Extract the text of each entry below exactly, leaving every image behind.

--- PROVIDED ENTRIES Enclosed Below ---

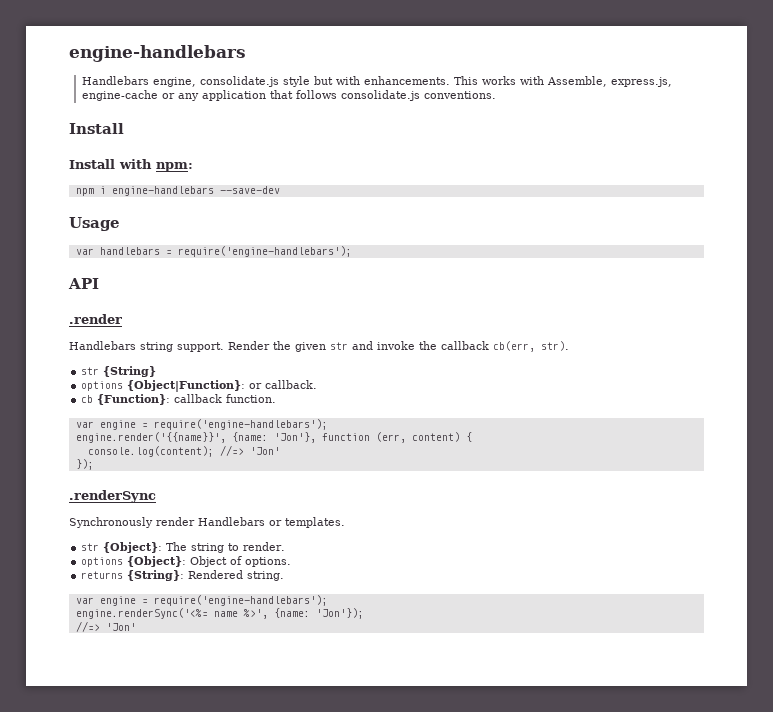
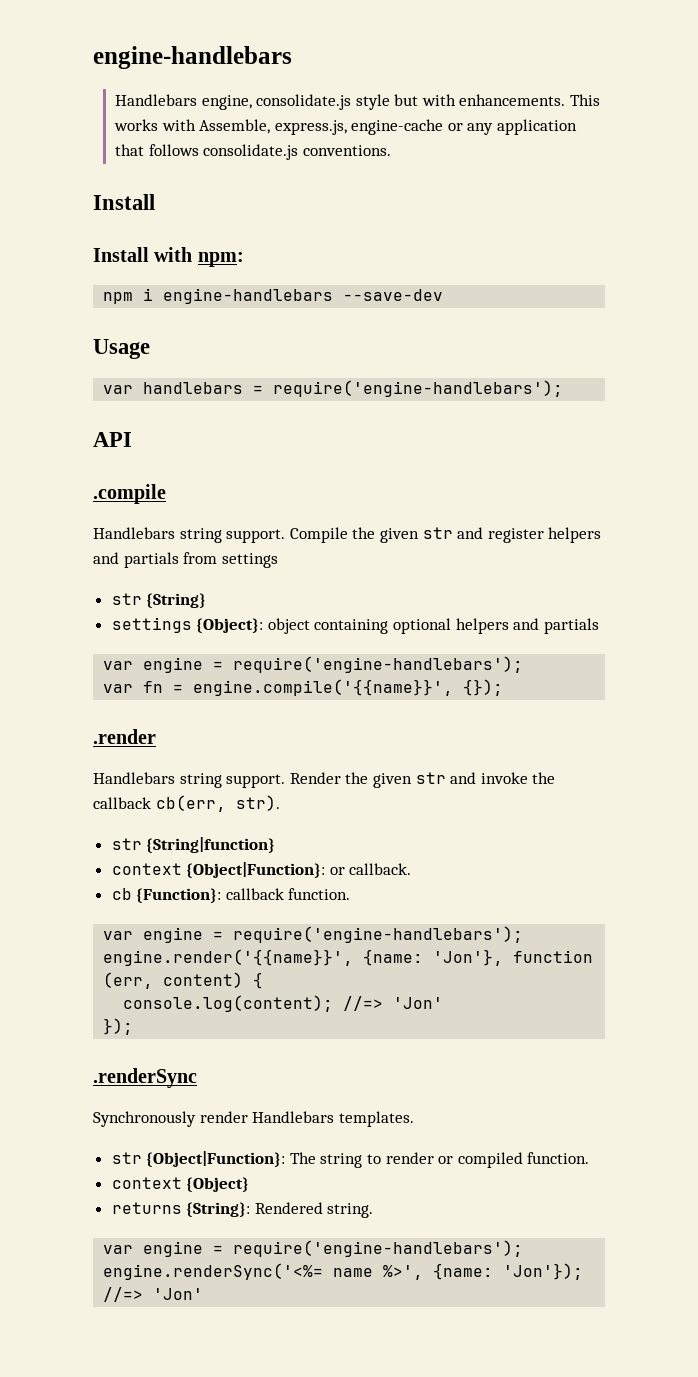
(99, 283) none -> [93,484,166,504] [93,527,602,543] [93,552,278,568] [111,593,207,608] [111,617,599,634] [103,656,524,673] [103,679,504,696] // .compile // Handlebars string support. Compile the given str and register helpers and partials from settings // str {String} // settings {Object}: object containing optional helpers and partials // var engine = require('engine-handlebars'); // var fn = engine.compile('{{name}}', {});
[103,366,157,377] [81,381,124,391] {String} // options -> [146,837,276,853] [111,863,182,875] {String|function} // context
[269,520,282,526] or -> (335, 1117) none
[103,542,163,553] {Object}: -> [146,1151,286,1167] {Object|Function}:
[243,542,286,551] [81,556,292,567] render. // options {Object}: Object of options. -> [385,1152,590,1168] [111,1177,250,1192] render or compiled function. // context {Object}

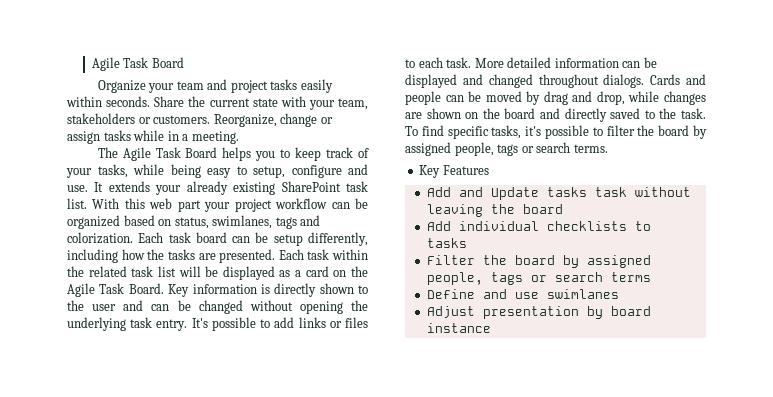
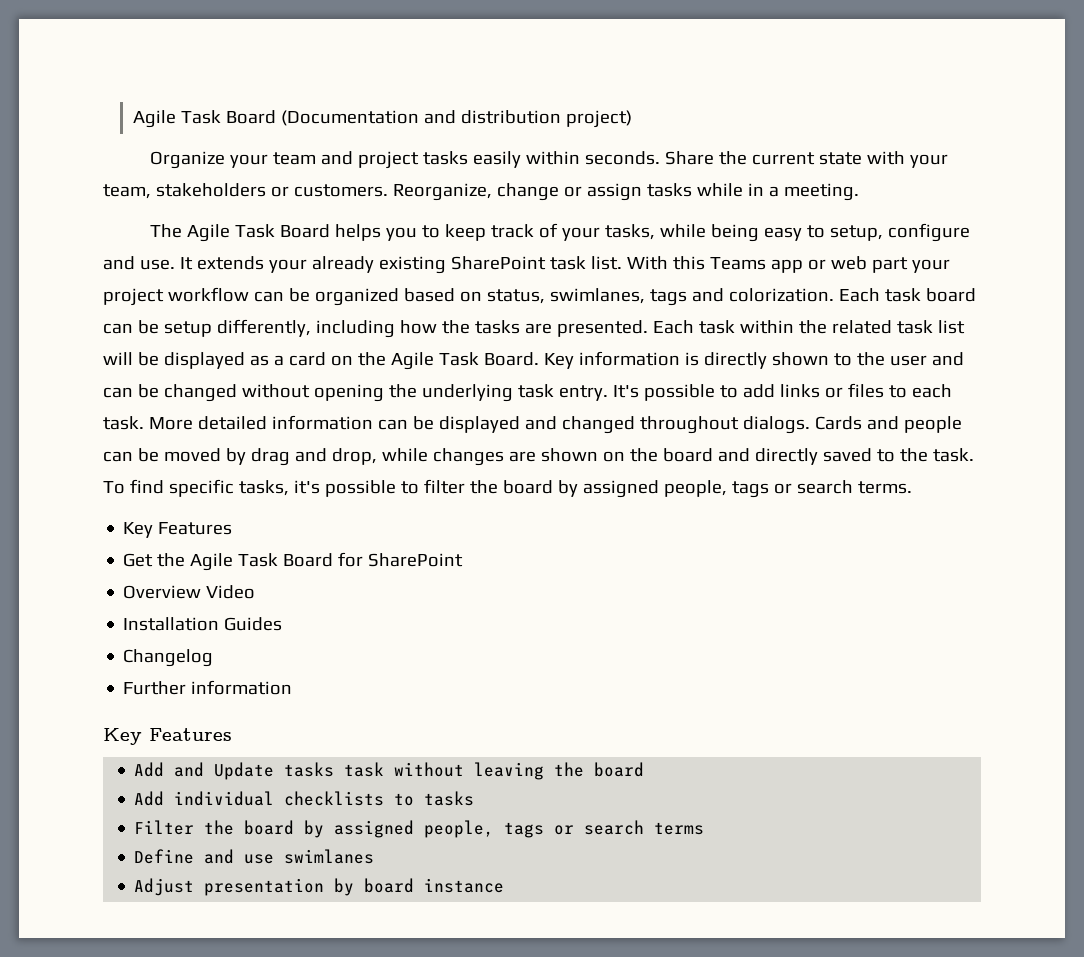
[91,57,184,71] Agile Task Board -> [132,110,632,128] Agile Task Board (Documentation and distribution project)
(145, 203) none -> [709,257,826,273] Teams app or
(489, 170) none -> [123,552,464,571] [123,585,256,599] [123,617,283,631] [123,649,214,667] [123,680,293,695] [103,728,232,745] // Get the Agile Task Board for SharePoint // Overview Video // Installation Guides // Changelog // Further information // Key Features

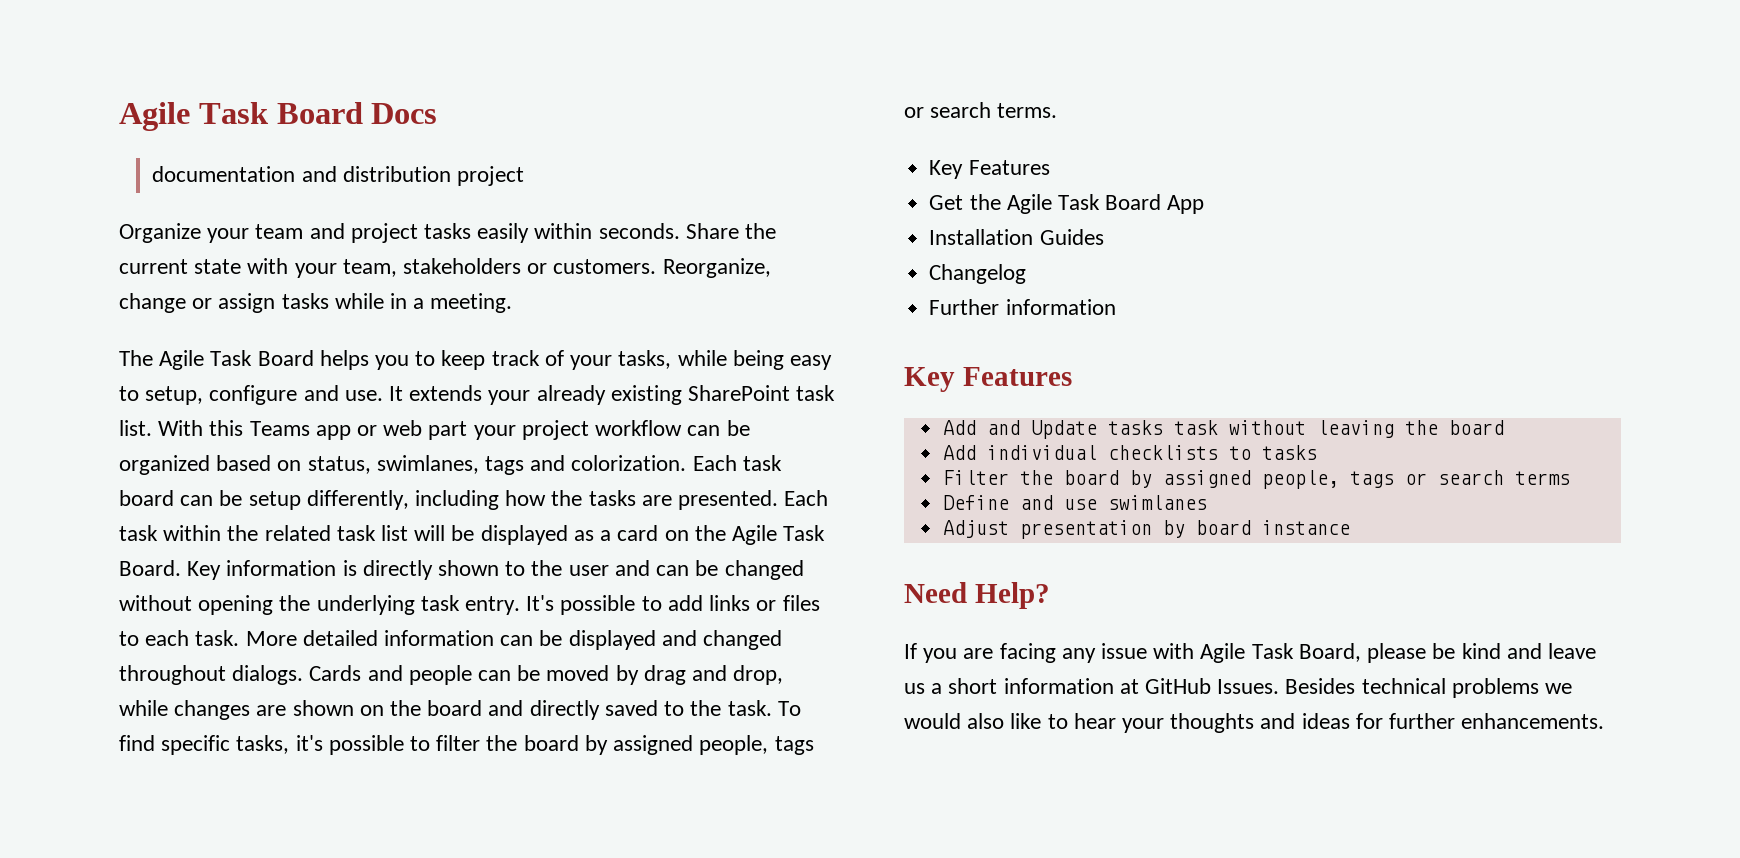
[132,110,419,128] Agile Task Board (Documentation -> [119,102,438,131] [152,166,296,182] Agile Task Board Docs // documentation
[565,110,632,128] project) -> [456,166,524,186] project
[338,552,464,567] [123,585,256,599] for SharePoint // Overview Video -> [1167,195,1205,214] App
(505, 885) none -> [904,582,1050,609] [904,643,1596,663] [904,678,1573,698] [904,713,1605,733] // Need Help? // If you are facing any issue with Agile Task Board, please be kind and leave us a short information at GitHub Issues. Besides technical problems we would also like to hear your thoughts and ideas for further enhancements.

--- End of Enclosed PROVIDED ENTRIES ---

## EXERCISE OUTPUT:
(99, 283) none -> [93,484,166,504] [93,527,602,543] [93,552,278,568] [111,593,207,608] [111,617,599,634] [103,656,524,673] [103,679,504,696] // .compile // Handlebars string support. Compile the given str and register helpers and partials from settings // str {String} // settings {Object}: object containing optional helpers and partials // var engine = require('engine-handlebars'); // var fn = engine.compile('{{name}}', {});
[103,366,157,377] [81,381,124,391] {String} // options -> [146,837,276,853] [111,863,182,875] {String|function} // context
[269,520,282,526] or -> (335, 1117) none
[103,542,163,553] {Object}: -> [146,1151,286,1167] {Object|Function}:
[243,542,286,551] [81,556,292,567] render. // options {Object}: Object of options. -> [385,1152,590,1168] [111,1177,250,1192] render or compiled function. // context {Object}

[91,57,184,71] Agile Task Board -> [132,110,632,128] Agile Task Board (Documentation and distribution project)
(145, 203) none -> [709,257,826,273] Teams app or
(489, 170) none -> [123,552,464,571] [123,585,256,599] [123,617,283,631] [123,649,214,667] [123,680,293,695] [103,728,232,745] // Get the Agile Task Board for SharePoint // Overview Video // Installation Guides // Changelog // Further information // Key Features

[132,110,419,128] Agile Task Board (Documentation -> [119,102,438,131] [152,166,296,182] Agile Task Board Docs // documentation
[565,110,632,128] project) -> [456,166,524,186] project
[338,552,464,567] [123,585,256,599] for SharePoint // Overview Video -> [1167,195,1205,214] App
(505, 885) none -> [904,582,1050,609] [904,643,1596,663] [904,678,1573,698] [904,713,1605,733] // Need Help? // If you are facing any issue with Agile Task Board, please be kind and leave us a short information at GitHub Issues. Besides technical problems we would also like to hear your thoughts and ideas for further enhancements.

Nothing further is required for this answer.